Led by Louisiana Attorney General Jeff Landry, 18 Republican state Attorneys General (AGs) wrote a letter on September 26 raising three objections to Sen. Joe Manchin’s (D-WV) proposed permitting bill. Their primary complaint is that the bill eliminated state immunity from federal eminent domain for transmission projects, thus allowing developers to “take” and then build on state land if the state refused to sell. 

There are compelling reasons for not allowing eminent domain to be used against state property and for Republicans to insist on improvements in federal eminent domain authority for energy siting. Still, these AGs make a series of baseless arguments that we shouldn’t overlook.

First, they complain that “this provision would allow private companies to take over state park property.” In fact, some of these very states already allow transmission developers to take state property. In Texas, for instance, transmission developers can take land owned by any state agency, including–per the AGs’ concern for state parkland–land owned by the Texas Parks and Wildlife Department.  See Oncor Elec. Delivery Co. LLC v. Dallas Area Rapid Transit, 369 S.W.3d 845, 849–50 (Tex. 2012). What’s more, the AGs’ objection that the bill “would also permit FERC to authorize massive takings of private lands for such projects” is an odd non-sequitur since every state allows private land to be taken for transmission projects. 

The AGs also bemoan that FERC could authorize taking state land “to build new transmission facilities deemed necessary to connect to solar or wind farms.” Tellingly, they don’t complain about taking land for transmission to connect to gas or coal plants, suggesting that the AGs’ objection is actually to wind and solar power. It comes as no surprise that the letter’s primary author is the Attorney General of Louisiana, the second largest gas-producing state, and is signed by the AGs from three of the other top five gas-producing states: Texas (#1), West Virginia (#4), and Oklahoma (#5).
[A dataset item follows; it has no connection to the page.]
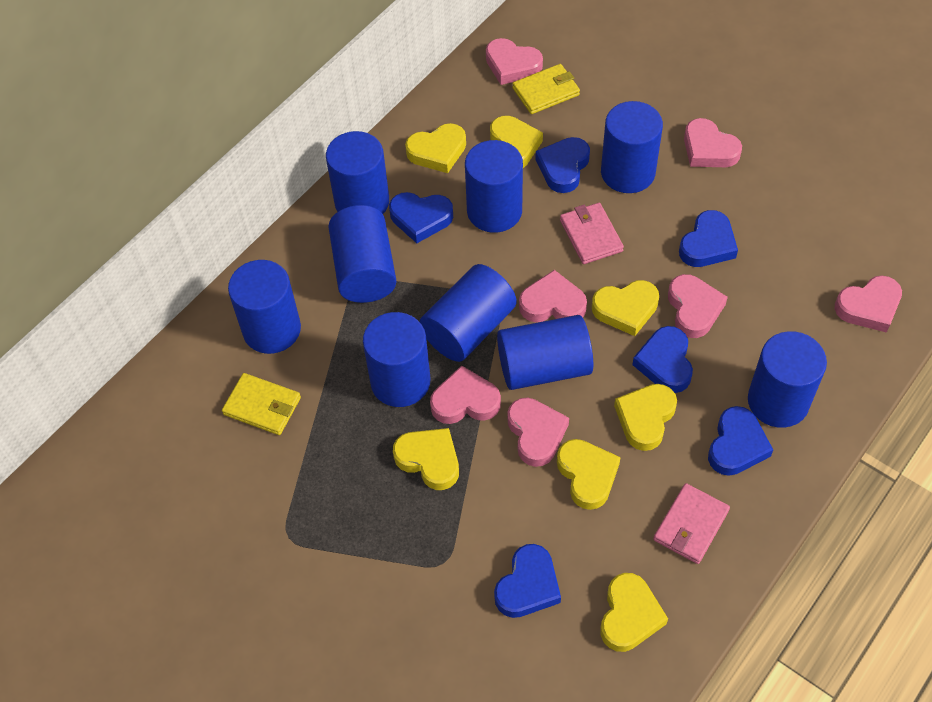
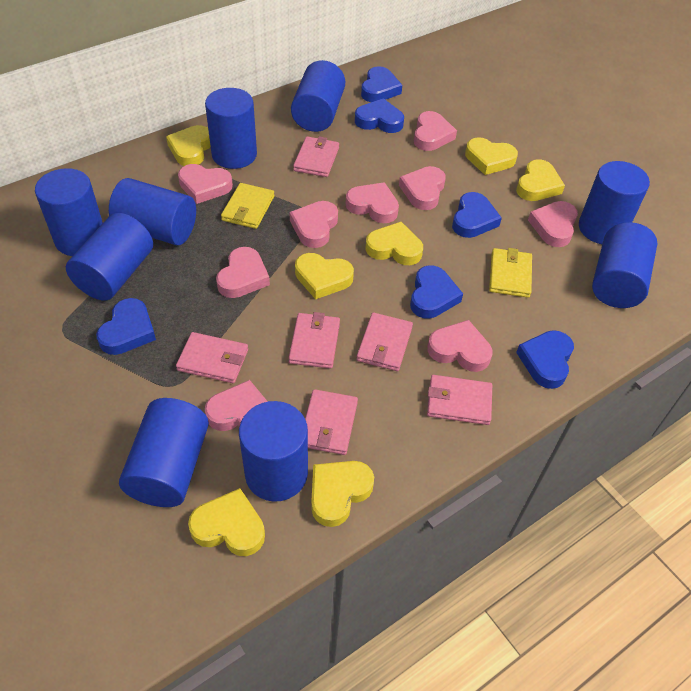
pink heart: [430,365,501,424] [486,38,543,85] [507,398,569,467] [519,270,587,322] [668,274,728,338] [684,118,742,167] [835,275,902,333] = 7 -> [178,164,233,204] [205,380,268,431] [216,247,270,298] [289,201,338,248] [346,182,399,223] [399,166,446,210] [414,111,457,151] [427,320,492,372] [528,201,578,247] = 9
pink wallet: [560,203,624,264] [653,483,730,564] = 2 -> [176,332,248,383] [289,312,340,368] [293,136,339,177] [305,389,358,455] [356,313,413,371] [427,375,492,425] = 6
Renewable power indeed seems to be the letter’s primary concern. The signatories also complain that the bill would authorize FERC to replace “the American farmer with federally-facilitated solar farms.” This is incorrect; the bill authorizes eminent domain for transmission lines, not solar farms. And while those transmission lines might make it easier for farmers to lease their land for solar panels, any such lease would be entirely voluntary.   

They do acknowledge that the federal Natural Gas Act authorizes eminent domain over state property for pipelines, and then unsuccessfully try to explain why eminent domain for transmission is somehow different: the NGA “contains no express prohibition on the object of companies’ exercise of eminent domain, but the [Federal Power Act] does. Asymmetrically removing the protection of state sovereignty from the FPA departs (with no explanation) from the careful choices that Congress originally made in providing that protection.”    

First, if there is any issue of  “symmetry” the proposed transmission eminent domain authority creates it by aligning this part of the Federal Power Act not only with the NGA, but also with the FPA’s existing authority to take state property for hydroelectric facilities.  Second, when Congress first authorized (and then amended) federal transmission siting authority (in the Energy Policy Act of 2005 and the 2021 Infrastructure and Investment Jobs Act) it didn’t explain why it forbade the taking of state property (as is par for the course with statutes).

Most importantly, the concern expressed for the sanctity of state property is at odds with their previous reticence on this issue. When the Supreme Court was asked to decide whether the Natural Gas Act allowed the taking of state property, 19 states submitted an amicus brief in support of New Jersey (whose property was at stake). But only one of the 18 AGs now protesting the very idea of taking state property for transmission lines signed it (Virginia), which was under the previous (Democratic) Virginia AG. 

What’s more, the U.S. has far more miles of interstate natural gas pipelines than interstate, high-voltage transmission – perhaps more than twice as much.1 The AGs’ position therefore appears to be that taking state property for relatively rare interstate high-voltage transmission is a terrible idea that “would eviscerate state sovereignty– yet taking state property for far more common interstate natural gas pipelines is perfectly acceptable.

There are certainly good reasons to not authorize eminent domain for use against state property, especially in light of a bill expanding federal transmission siting authority (which may be exactly why Congress did not do so when it started down this road in 2005). Even so, the reasons the AGs offer in this letter simply do not hold up to closer scrutiny.

  1. According to the Energy Information Administration, there were 217,000 miles of interstate natural gas pipelines in 2008 (the most recent year for which we could find total mileage), and that was before the fracking boom which increased U.S. natural gas production from 21 tcf in 2008 to 37 tcf in 2022, a 76% increase. Assuming the interstate pipeline system increased proportionally, then there would be 382,000 miles of such pipeline by 2022. In contrast, there are only 160,000 miles of high-voltage transmission lines, and only a fraction of these are interstate, the only type that would be able to use federal eminent domain in the proposed permitting bill.